Au niveau de l’éducation en particulier, il s’est tout au plus contenté d’appeler par la voix de son ancienne ministre de la Solidarité, Bassima Hakkaoui, à la “compétition libre entre les écoles” -début septembre 2014, au Comité des droits de l’enfant (CRC) dans la ville suisse de Genève-, ou de débattre du maintien de l’arabe comme langue d’enseignement, sans toutefois soumettre de projet, le seul véritable programme sur la table étant plutôt à mettre sur le compte du Conseil supérieur de l'éducation, de la formation et de la recherche scientifique (CSEFRS), à savoir le projet de loi-cadre sur la réforme de l'éducation, de la formation et de la recherche scientifique -adopté le 22 juillet 2019 avec en plus la résistance du PJD.

Or, il doit s’agir là de la grande priorité des années à venir. À ce propos, le rapport de la Banque mondiale mentionné plus haut martelait ceci: “Le Royaume du Maroc doit mettre l’éducation au coeur de ses réformes s’il veut accélérer son développement économique. La démarche doit relever d’une forme de “thérapie de choc” destinée à remédier aux principales entraves qui pèsent sur le système éducatif”.
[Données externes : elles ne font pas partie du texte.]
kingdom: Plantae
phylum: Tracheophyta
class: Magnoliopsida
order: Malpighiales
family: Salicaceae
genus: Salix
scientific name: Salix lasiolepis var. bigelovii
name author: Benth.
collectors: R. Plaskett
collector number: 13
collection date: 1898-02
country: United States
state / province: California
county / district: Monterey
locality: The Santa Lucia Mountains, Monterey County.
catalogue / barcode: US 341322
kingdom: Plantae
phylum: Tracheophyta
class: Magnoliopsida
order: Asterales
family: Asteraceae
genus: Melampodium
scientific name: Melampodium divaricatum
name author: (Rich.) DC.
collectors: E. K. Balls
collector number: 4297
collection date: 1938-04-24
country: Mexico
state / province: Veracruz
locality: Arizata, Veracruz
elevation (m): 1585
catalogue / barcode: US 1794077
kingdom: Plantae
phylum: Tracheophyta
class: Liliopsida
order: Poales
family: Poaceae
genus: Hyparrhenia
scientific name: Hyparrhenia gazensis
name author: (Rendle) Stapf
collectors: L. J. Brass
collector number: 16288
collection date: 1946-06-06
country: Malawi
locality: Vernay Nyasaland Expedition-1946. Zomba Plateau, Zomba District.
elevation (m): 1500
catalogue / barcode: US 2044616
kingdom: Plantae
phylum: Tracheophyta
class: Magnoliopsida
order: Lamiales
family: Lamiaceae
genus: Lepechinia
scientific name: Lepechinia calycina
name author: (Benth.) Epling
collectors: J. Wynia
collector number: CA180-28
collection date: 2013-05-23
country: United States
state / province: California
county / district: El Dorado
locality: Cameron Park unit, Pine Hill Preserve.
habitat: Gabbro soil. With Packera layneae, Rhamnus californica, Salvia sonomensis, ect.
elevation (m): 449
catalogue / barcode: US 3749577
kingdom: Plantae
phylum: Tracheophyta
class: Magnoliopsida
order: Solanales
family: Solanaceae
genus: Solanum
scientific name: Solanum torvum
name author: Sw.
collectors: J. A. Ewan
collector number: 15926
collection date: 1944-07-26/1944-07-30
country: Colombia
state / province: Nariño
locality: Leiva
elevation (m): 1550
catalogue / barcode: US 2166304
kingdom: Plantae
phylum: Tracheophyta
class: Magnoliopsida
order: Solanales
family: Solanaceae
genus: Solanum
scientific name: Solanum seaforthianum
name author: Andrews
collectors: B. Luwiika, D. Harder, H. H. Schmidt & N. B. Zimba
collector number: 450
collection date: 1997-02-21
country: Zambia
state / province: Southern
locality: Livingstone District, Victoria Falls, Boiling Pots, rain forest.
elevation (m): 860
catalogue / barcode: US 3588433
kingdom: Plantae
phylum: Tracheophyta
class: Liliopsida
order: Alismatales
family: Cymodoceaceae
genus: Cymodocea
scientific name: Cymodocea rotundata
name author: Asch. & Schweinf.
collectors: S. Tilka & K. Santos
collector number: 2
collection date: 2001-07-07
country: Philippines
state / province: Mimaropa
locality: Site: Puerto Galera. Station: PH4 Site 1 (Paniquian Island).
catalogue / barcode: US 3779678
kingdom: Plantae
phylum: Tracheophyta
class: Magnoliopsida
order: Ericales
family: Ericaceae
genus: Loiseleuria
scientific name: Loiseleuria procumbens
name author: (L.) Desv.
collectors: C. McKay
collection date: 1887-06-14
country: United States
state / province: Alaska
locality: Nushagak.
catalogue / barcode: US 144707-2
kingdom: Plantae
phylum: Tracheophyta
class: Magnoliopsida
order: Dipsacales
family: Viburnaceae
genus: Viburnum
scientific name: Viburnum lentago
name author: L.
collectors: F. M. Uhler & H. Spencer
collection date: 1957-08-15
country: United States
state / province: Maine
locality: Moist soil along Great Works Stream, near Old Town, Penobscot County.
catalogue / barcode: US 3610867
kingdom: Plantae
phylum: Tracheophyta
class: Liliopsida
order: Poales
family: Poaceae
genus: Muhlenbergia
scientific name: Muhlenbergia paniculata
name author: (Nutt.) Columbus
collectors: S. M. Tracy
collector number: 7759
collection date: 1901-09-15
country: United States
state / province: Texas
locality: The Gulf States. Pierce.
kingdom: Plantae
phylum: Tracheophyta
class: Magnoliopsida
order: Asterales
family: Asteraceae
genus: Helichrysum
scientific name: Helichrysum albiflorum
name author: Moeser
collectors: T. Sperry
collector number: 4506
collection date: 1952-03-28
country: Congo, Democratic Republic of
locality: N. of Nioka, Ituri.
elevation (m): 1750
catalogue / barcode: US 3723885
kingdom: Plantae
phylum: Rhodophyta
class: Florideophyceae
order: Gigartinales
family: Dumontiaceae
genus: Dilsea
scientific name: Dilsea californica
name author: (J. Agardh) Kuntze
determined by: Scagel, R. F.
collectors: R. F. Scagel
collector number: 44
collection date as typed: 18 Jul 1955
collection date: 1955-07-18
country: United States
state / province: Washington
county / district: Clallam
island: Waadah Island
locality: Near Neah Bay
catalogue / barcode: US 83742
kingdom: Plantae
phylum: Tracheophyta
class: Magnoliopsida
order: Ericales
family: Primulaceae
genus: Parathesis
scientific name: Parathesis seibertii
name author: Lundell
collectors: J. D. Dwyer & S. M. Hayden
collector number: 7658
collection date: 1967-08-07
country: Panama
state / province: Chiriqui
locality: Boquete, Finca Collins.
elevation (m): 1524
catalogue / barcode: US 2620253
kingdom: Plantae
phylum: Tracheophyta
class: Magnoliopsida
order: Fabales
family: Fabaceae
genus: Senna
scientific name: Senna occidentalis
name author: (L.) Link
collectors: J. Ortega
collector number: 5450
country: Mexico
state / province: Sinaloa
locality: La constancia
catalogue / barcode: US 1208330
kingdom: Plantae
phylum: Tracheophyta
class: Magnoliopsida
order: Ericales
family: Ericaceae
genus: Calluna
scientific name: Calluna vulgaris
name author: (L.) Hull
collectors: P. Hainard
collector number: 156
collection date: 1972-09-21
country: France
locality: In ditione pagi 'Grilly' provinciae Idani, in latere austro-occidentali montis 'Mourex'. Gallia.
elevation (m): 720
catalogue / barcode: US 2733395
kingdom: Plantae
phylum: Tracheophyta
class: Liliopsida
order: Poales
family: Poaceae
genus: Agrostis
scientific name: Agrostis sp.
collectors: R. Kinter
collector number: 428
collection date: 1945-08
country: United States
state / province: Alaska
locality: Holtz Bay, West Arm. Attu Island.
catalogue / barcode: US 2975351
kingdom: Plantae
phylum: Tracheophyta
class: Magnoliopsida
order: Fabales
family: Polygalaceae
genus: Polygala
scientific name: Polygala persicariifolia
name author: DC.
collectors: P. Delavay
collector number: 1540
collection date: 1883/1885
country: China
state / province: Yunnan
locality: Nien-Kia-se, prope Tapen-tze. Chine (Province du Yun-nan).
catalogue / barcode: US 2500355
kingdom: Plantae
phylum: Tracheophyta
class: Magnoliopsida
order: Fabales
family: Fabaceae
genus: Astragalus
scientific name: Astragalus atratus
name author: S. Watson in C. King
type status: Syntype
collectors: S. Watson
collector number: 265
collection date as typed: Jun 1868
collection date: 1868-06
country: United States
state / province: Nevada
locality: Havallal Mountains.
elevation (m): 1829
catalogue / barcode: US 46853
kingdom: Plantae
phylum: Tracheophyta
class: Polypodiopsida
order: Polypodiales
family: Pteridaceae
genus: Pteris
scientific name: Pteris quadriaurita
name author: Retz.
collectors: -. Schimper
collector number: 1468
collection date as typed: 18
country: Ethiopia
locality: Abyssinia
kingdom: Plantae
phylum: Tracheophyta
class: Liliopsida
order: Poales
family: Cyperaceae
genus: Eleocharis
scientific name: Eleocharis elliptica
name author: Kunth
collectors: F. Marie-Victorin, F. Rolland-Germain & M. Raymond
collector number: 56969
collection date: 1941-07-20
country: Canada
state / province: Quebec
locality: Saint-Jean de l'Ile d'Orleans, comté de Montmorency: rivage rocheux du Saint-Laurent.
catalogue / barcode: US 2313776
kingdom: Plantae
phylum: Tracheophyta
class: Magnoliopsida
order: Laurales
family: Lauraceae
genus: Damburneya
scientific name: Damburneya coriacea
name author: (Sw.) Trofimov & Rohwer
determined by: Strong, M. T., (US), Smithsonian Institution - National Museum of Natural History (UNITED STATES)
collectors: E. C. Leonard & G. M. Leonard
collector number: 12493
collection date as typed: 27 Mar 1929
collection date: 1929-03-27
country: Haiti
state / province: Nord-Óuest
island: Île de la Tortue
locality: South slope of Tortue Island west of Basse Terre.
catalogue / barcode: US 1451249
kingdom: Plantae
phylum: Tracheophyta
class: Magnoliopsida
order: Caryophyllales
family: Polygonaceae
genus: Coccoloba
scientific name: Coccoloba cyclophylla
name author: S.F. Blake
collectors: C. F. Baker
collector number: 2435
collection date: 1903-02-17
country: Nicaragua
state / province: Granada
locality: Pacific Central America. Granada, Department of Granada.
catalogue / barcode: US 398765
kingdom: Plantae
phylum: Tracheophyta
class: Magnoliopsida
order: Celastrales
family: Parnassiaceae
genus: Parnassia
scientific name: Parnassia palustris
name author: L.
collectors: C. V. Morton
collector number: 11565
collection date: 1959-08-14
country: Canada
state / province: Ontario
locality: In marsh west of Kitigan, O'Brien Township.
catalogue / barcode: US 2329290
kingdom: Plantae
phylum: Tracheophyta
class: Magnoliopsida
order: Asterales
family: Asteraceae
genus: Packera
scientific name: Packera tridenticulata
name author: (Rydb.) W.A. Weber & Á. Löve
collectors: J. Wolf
Un constat que rejoint notamment l’économiste Youssef Saâdani, que le roi Mohammed VI a nommé en décembre 2020 au sein de la Commission spéciale sur le modèle de développement (CSMD) et qui au cours d’une récente intervention en ligne avait fait remarquer qu’“aucun pays ne s’est développé sans avoir, initialement, une base éducative de qualité”. “Avant même de se développer, [le Japon, la Corée du Sud et Taïwan] avaient un niveau éducatif supérieur à celui des Etats-Unis. On a déjà un indice qui montre que le niveau éducatif est une condition initiale,” a-t-il illustré. MM. Benkirane et El Othmani ont-ils vraiment fait quelque chose pour ce faire?

Ont-ils essayé de mettre en place, même au risque d’échouer, une Charte nationale d’éducation et de formation (CNEF) ou un Programme d’urgence (PU)? Ou vont-ils dire (encore) qu’on les en a empêchés? C’est dire qu’en fin de compte, ce qui se passe actuellement avec les enseignants contractuels n’est que le fruit d’un laxisme gouvernemental vieux de près d’une décennie, et qu’il ne faut pas se tromper de cible. Au lieu de continuer de se terrer derrière M. Amzazi ou les forces de l’ordre, M. El Othmani se doit plus que jamais de sortir du bois.